While she said the families of those murdered in Loughinisland received solace through the work of Alex Gibney and his No stone Unturned documentary that shed new light on the atrocity, many others are still waiting for the establishment of agreed-upon mechanisms to allow them deal with the past.

Adrian Rogan, who was shot dead at O’Tooles Bar in Loughinisland in 1994, with his wife Clare, and their two children, Tony, 7, and Emma, 9.
Adrian Rogan, who was shot dead at O’Tooles Bar in Loughinisland in 1994, with his wife Clare, and their two children, Tony, 7, and Emma, 9.

Gary Murray’s sister Leanne was just 13 when she was killed on the Shankill Road. He was further up the street and their mother was in the shop next door when the devastating bomb exploded.

“I was only 15 at the time, it was not very nice for something like that to happen, especially at my age.

“Leanne was a lovely bubbly girl, quiet, she had her small circle of friends. But with me she was a cheeky madam because I was her older brother,” he remembers.

The impacts of that day remain with him and he was diagnosed with post-traumatic stress just over a year ago.

“The Good Friday Agreement has punished victims, in fact it has nothing to do with victims because they have been left out in the cold.

“I would like to see peace and reconciliation not only for my children but for my grandchildren.

“I don’t want them to grow up the way I did,” Gary said claiming that the issue of the past must be addressed before people in Northern Ireland can fully move on.

“I would like Stormont to get back together for devolution to be restarted so MPs can get together and to deal with victims issues.”

What unites Gary, Emma and many others is the now urgent need to get answers about what happened their loved ones.

Mark Thompson, CEO of Relatives for Justice, believes the 1998 deal was the “best settlement” that could be reached at the time but there is now a “moral and ethical duty” to resolve issues for victims.

“The majority of victims voted for the Good Friday Agreement and the majority would still be generally in support of it.

In terms of victims, nobody wants to return to any of those dark days.
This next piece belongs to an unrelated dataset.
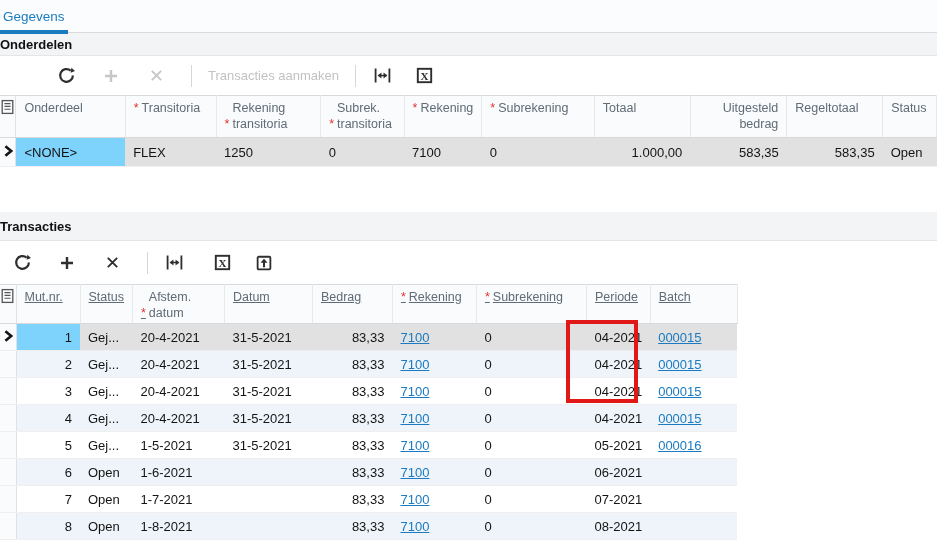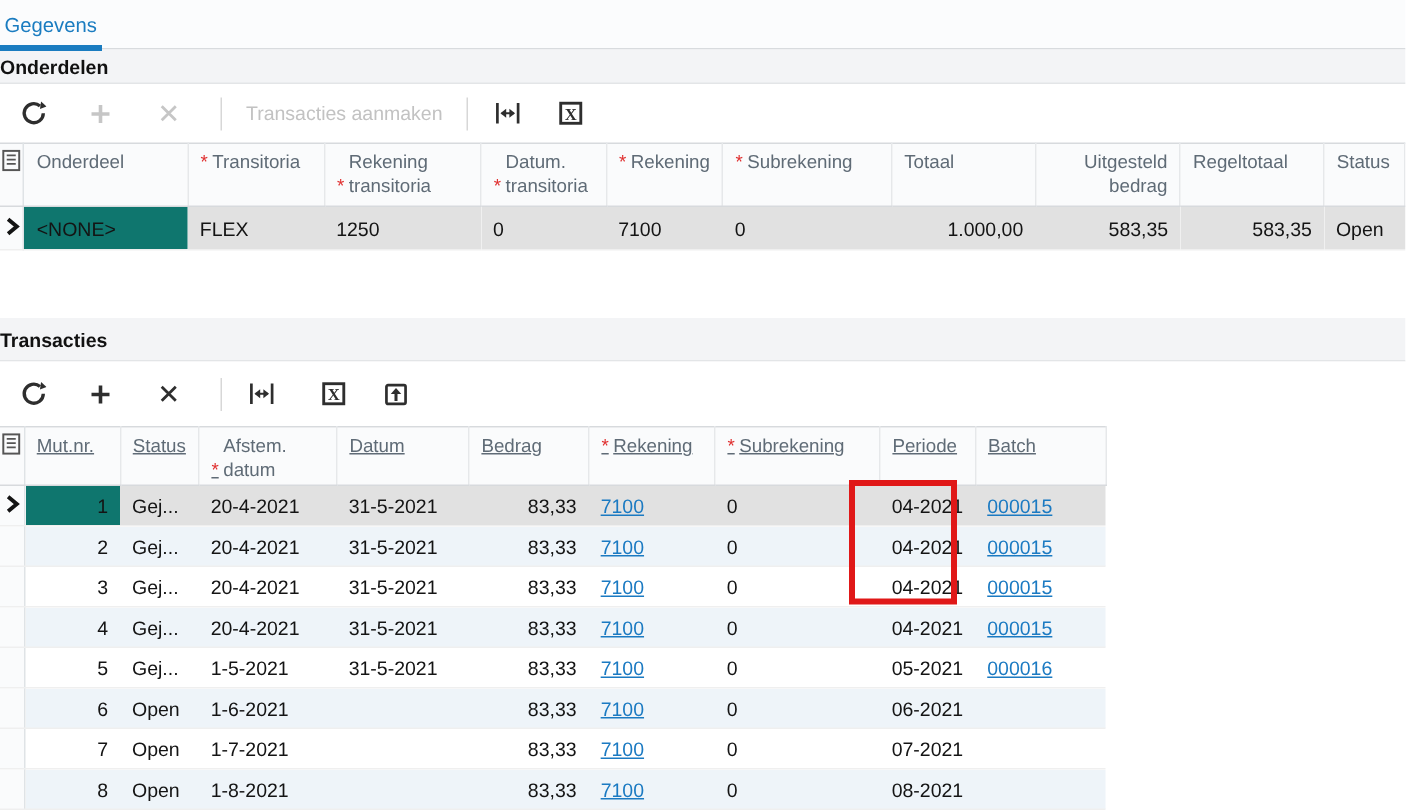"Transacties aanmaken" .tb1 { margin-left: none -> 44px }
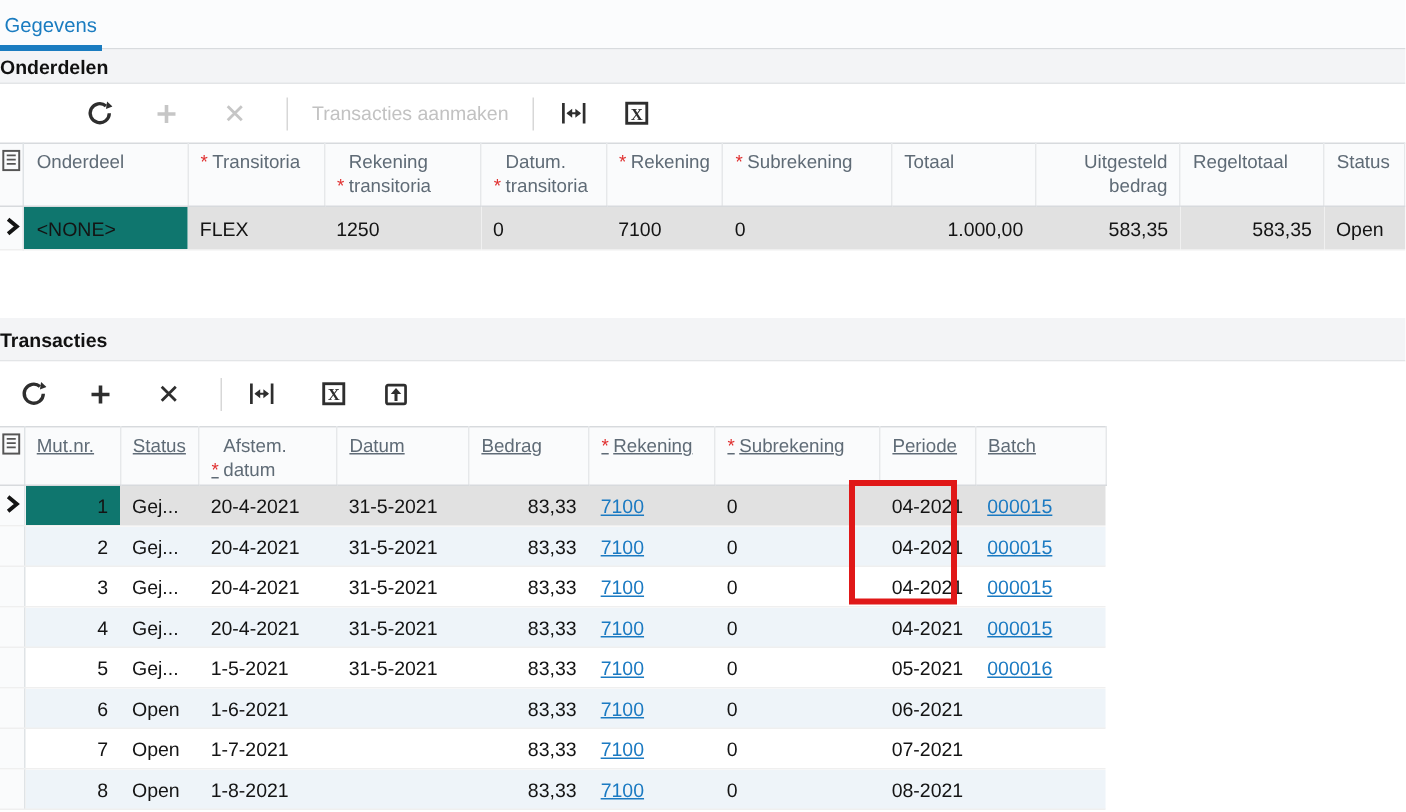"Datum. transitoria" span.hl { text: Datum -> Subrek }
People want to move forward progressively. The families are not only dealing with loss they are dealing with lies. Those issues won’t go away until they are addressed. It’s the last part of the jigsaw and need to be addressed.

He said there is a frustration with the pace of political progress and with addressing the past but warned that this should not be confused with anti-agreement sentiment.

“The people who want to chip away at this and who are most vocal against it and seek to sabotage the agreement and criticise it are by and large those who did not bury loved ones.

“Those who shouldered coffins and buried their loved ones are the ones who support it.”

But he voiced criticism of the UK Government for dragging its heels on the implementation of legislation that would allow the Stormont House Agreement come into force.

He claimed the British government is using a “smothering blanket to protect people from the sins that they have committed.”

A spokesman for Sinn Féin also said the British government are “more interested in covering up its deeds than acknowledging and healing the past”.

While Kenny Donaldson, spokesman for Innocent Victims United said the Troubles are still “very raw” for many who lost loved ones or were themselves injured.

“They had to deal with the burden of trauma and grief, the loss of someone of their own injuries and they feel justice has not been served.

“There is nobody who wants peace more than those who have been hurt the most, but what they don’t want is a phony peace.

“It’s not about the bombs and guns and decommissioning them, it’s about decommissioning the mindset,” he said.